Turmeric Is Anti-Inflammatory
As we briefly touched on earlier, turmeric is highly anti-inflammatory.
Inflammation in the short-term, acute sense, is actually quite beneficial. We need it to fight infections, stave of disease, and repair ourselves from hard training.
When inflammation becomes chronic however, we have a problem. Science is starting to tell us that chronic, low-level inflammation plays a role in a host of the most prevalent diseases in modern culture, including heart disease, cancer, Alzheimer's and more.
Left unchecked, it's a big damn problem.
To even further stack the deck, our modern lifestyles (especially in the West) are fertilizer for this type of inflammation. We eat poor diets, we have massive amounts of daily stress, we don't move enough, and we spend the majority of our day indoors.
All of that is a problem.
However, the curcumin found in turmeric is such a powerful anti-inflammatory substance that some studies have found it to be just as powerful as drugs, without the side-effects.
How To Choose a Turmeric Supplement
Earlier we briefly touched on turmeric not being enough to reap the rewards of the curcumin locked inside.
On top of that, curcumin is not easily absorbed. To be at it's best, curcumin needs a little helper - black pepper.
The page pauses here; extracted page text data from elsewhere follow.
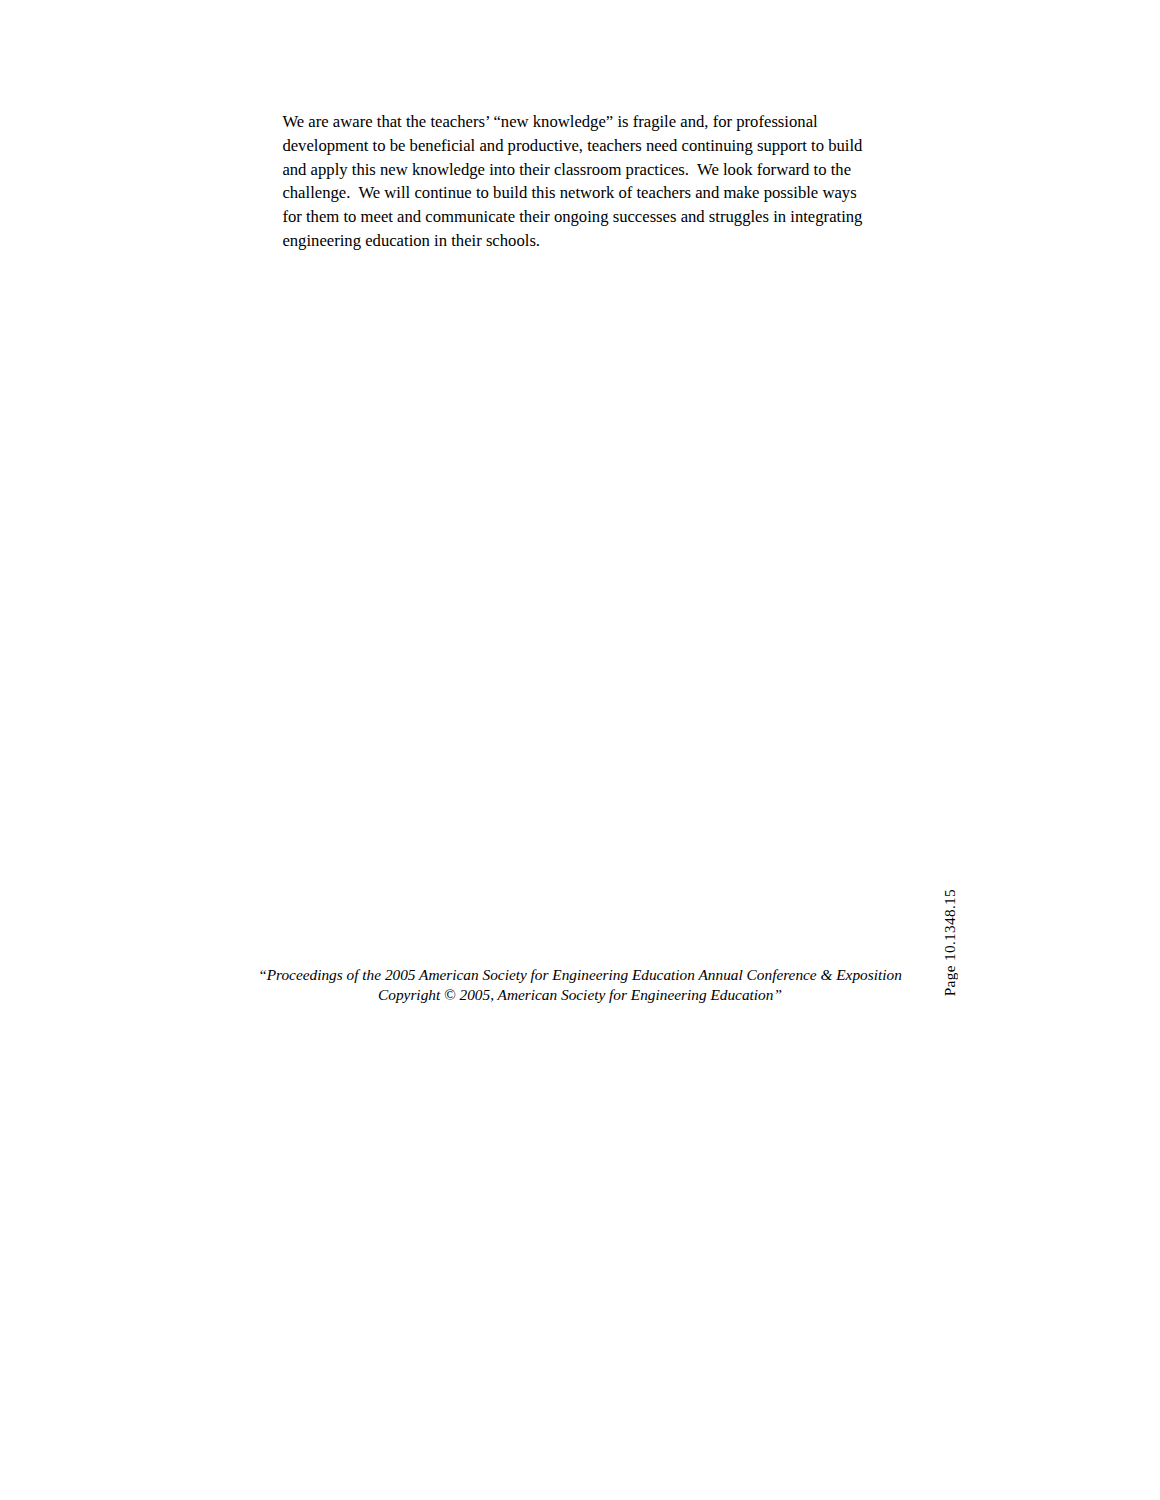We are aware that the teachers’ “new knowledge” is fragile and, for professional development to be beneficial and productive, teachers need continuing support to build and apply this new knowledge into their classroom practices. We look forward to the challenge. We will continue to build this network of teachers and make possible ways for them to meet and communicate their ongoing successes and struggles in integrating engineering education in their schools.
Page 10.1348.15
“Proceedings of the 2005 American Society for Engineering Education Annual Conference & Exposition
Copyright © 2005, American Society for Engineering Education”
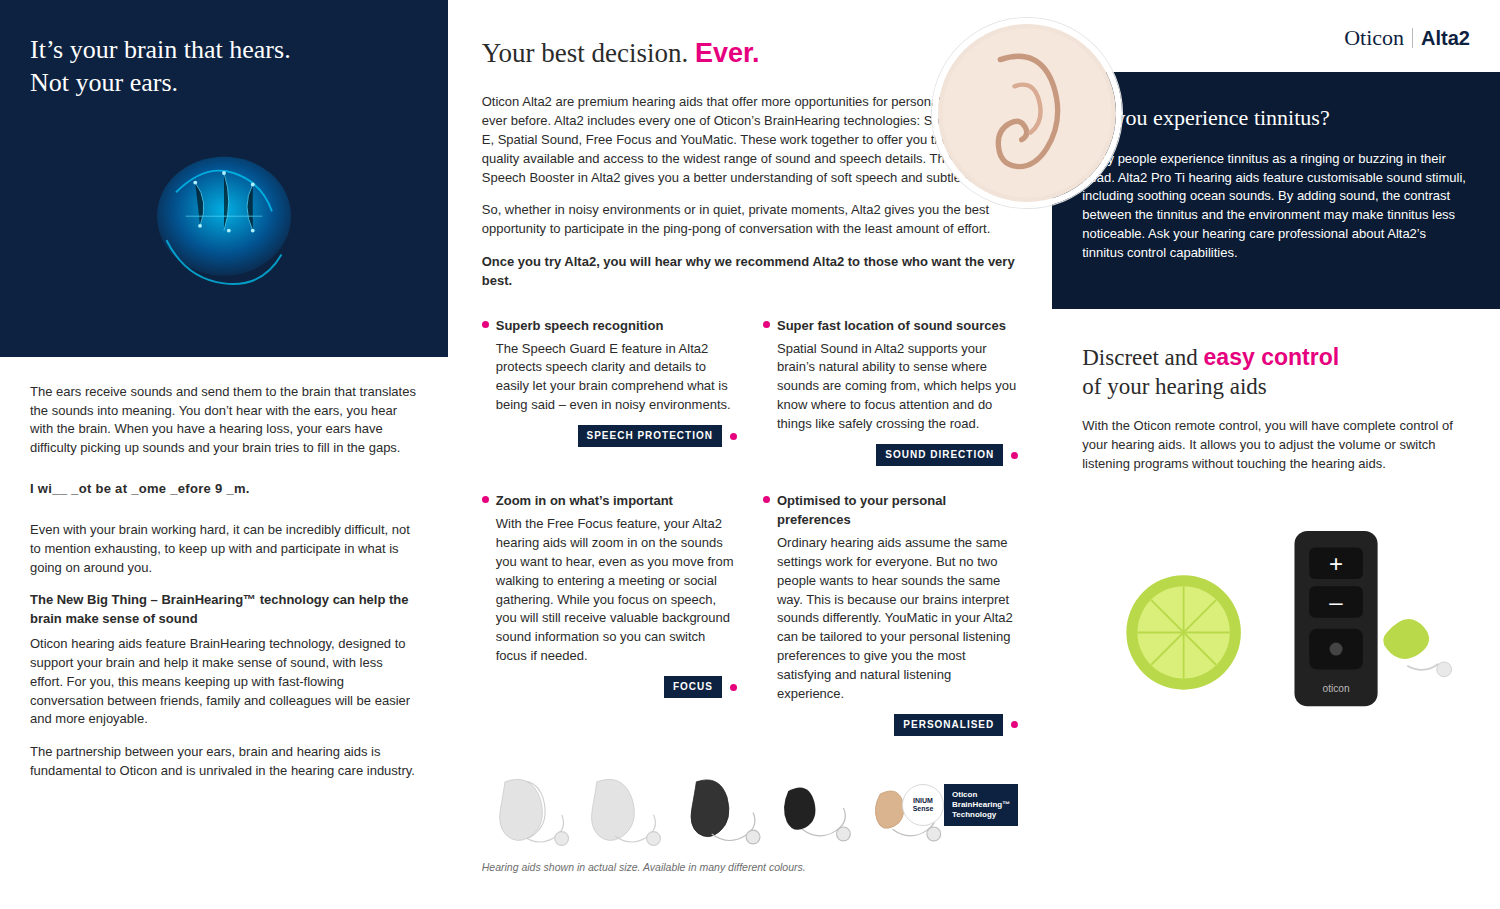It’s your brain that hears.
Not your ears.
The ears receive sounds and send them to the brain that translates the sounds into meaning. You don’t hear with the ears, you hear with the brain. When you have a hearing loss, your ears have difficulty picking up sounds and your brain tries to fill in the gaps.
I wi__ _ot be at _ome _efore 9 _m.
Even with your brain working hard, it can be incredibly difficult, not to mention exhausting, to keep up with and participate in what is going on around you.
The New Big Thing – BrainHearing™ technology can help the brain make sense of sound
Oticon hearing aids feature BrainHearing technology, designed to support your brain and help it make sense of sound, with less effort. For you, this means keeping up with fast-flowing conversation between friends, family and colleagues will be easier and more enjoyable.
The partnership between your ears, brain and hearing aids is fundamental to Oticon and is unrivaled in the hearing care industry.
Your best decision. Ever.
Oticon Alta2 are premium hearing aids that offer more opportunities for personalisation than ever before. Alta2 includes every one of Oticon’s BrainHearing technologies: Speech Guard E, Spatial Sound, Free Focus and YouMatic. These work together to offer you the best sound quality available and access to the widest range of sound and speech details. The Soft Speech Booster in Alta2 gives you a better understanding of soft speech and subtle sounds.
So, whether in noisy environments or in quiet, private moments, Alta2 gives you the best opportunity to participate in the ping-pong of conversation with the least amount of effort.
Once you try Alta2, you will hear why we recommend Alta2 to those who want the very best.
Superb speech recognition
The Speech Guard E feature in Alta2 protects speech clarity and details to easily let your brain comprehend what is being said – even in noisy environments.
SPEECH PROTECTION
Super fast location of sound sources
Spatial Sound in Alta2 supports your brain’s natural ability to sense where sounds are coming from, which helps you know where to focus attention and do things like safely crossing the road.
SOUND DIRECTION
Zoom in on what’s important
With the Free Focus feature, your Alta2 hearing aids will zoom in on the sounds you want to hear, even as you move from walking to entering a meeting or social gathering. While you focus on speech, you will still receive valuable background sound information so you can switch focus if needed.
FOCUS
Optimised to your personal preferences
Ordinary hearing aids assume the same settings work for everyone. But no two people wants to hear sounds the same way. This is because our brains interpret sounds differently. YouMatic in your Alta2 can be tailored to your personal listening preferences to give you the most satisfying and natural listening experience.
PERSONALISED
INIUM
Sense
Oticon
BrainHearing™
Technology
Hearing aids shown in actual size. Available in many different colours.
Oticon Alta2
Do you experience tinnitus?
Many people experience tinnitus as a ringing or buzzing in their head. Alta2 Pro Ti hearing aids feature customisable sound stimuli, including soothing ocean sounds. By adding sound, the contrast between the tinnitus and the environment may make tinnitus less noticeable. Ask your hearing care professional about Alta2’s tinnitus control capabilities.
Discreet and easy control
of your hearing aids
With the Oticon remote control, you will have complete control of your hearing aids. It allows you to adjust the volume or switch listening programs without touching the hearing aids.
Black pepper contains piperine, a natural substance which increases the absorption of curcumin by a massive 2,000 percent.
So, when you are looking for a curcumin supplement, make sure it also has piperine in it to help with absorption.
Curcumin is also fat soluble, so ingesting some good fats with your supplement might be ideal as well. A spoon full of coconut oil usually does the trick.
The unfortunate reality of our modern lives is living with a chronic, low-level inflammation always humming in the background. This is a massive contributing factor to our modern diseases.
A daily dose of a turmeric supplement is a must, along with other strategies, both dietary and lifestyle driven, to combat the inflammation epidemic.